Saved data entries
===============

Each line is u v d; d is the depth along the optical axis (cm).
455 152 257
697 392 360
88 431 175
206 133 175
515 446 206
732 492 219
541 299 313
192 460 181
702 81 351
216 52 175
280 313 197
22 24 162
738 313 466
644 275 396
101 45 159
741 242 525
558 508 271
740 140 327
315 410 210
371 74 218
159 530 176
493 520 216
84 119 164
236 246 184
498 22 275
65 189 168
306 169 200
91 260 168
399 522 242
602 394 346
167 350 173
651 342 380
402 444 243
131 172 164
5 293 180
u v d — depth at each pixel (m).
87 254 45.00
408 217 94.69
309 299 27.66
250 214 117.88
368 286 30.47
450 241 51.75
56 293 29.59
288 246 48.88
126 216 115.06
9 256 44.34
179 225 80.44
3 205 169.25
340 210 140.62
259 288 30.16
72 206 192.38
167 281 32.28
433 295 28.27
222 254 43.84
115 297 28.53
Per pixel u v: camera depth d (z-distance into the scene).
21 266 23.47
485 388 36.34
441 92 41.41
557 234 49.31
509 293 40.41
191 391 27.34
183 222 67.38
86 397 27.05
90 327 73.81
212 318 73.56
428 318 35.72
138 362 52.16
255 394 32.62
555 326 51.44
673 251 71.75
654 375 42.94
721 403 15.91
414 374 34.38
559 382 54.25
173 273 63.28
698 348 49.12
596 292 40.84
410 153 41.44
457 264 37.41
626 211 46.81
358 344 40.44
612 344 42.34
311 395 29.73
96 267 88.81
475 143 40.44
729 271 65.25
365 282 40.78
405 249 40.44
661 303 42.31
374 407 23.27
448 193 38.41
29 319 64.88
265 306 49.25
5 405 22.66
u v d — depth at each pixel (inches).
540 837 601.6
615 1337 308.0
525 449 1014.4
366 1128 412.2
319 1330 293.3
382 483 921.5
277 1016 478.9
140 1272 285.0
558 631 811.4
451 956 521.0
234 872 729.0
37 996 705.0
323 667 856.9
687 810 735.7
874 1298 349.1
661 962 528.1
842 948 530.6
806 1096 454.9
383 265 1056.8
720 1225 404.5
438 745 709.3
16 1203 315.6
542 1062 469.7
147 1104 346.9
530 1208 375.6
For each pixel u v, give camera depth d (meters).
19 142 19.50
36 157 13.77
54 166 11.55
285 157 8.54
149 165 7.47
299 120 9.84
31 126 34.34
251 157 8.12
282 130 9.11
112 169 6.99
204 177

===============

WORK TO COMPLETE ::
Give back the line containing "457 264 37.41" and all the lines after it through the end of the records, unchanged.

SOLUTION FOR THIS PROBLEM ::
457 264 37.41
626 211 46.81
358 344 40.44
612 344 42.34
311 395 29.73
96 267 88.81
475 143 40.44
729 271 65.25
365 282 40.78
405 249 40.44
661 303 42.31
374 407 23.27
448 193 38.41
29 319 64.88
265 306 49.25
5 405 22.66
u v d — depth at each pixel (inches).
540 837 601.6
615 1337 308.0
525 449 1014.4
366 1128 412.2
319 1330 293.3
382 483 921.5
277 1016 478.9
140 1272 285.0
558 631 811.4
451 956 521.0
234 872 729.0
37 996 705.0
323 667 856.9
687 810 735.7
874 1298 349.1
661 962 528.1
842 948 530.6
806 1096 454.9
383 265 1056.8
720 1225 404.5
438 745 709.3
16 1203 315.6
542 1062 469.7
147 1104 346.9
530 1208 375.6
For each pixel u v, give camera depth d (meters).
19 142 19.50
36 157 13.77
54 166 11.55
285 157 8.54
149 165 7.47
299 120 9.84
31 126 34.34
251 157 8.12
282 130 9.11
112 169 6.99
204 177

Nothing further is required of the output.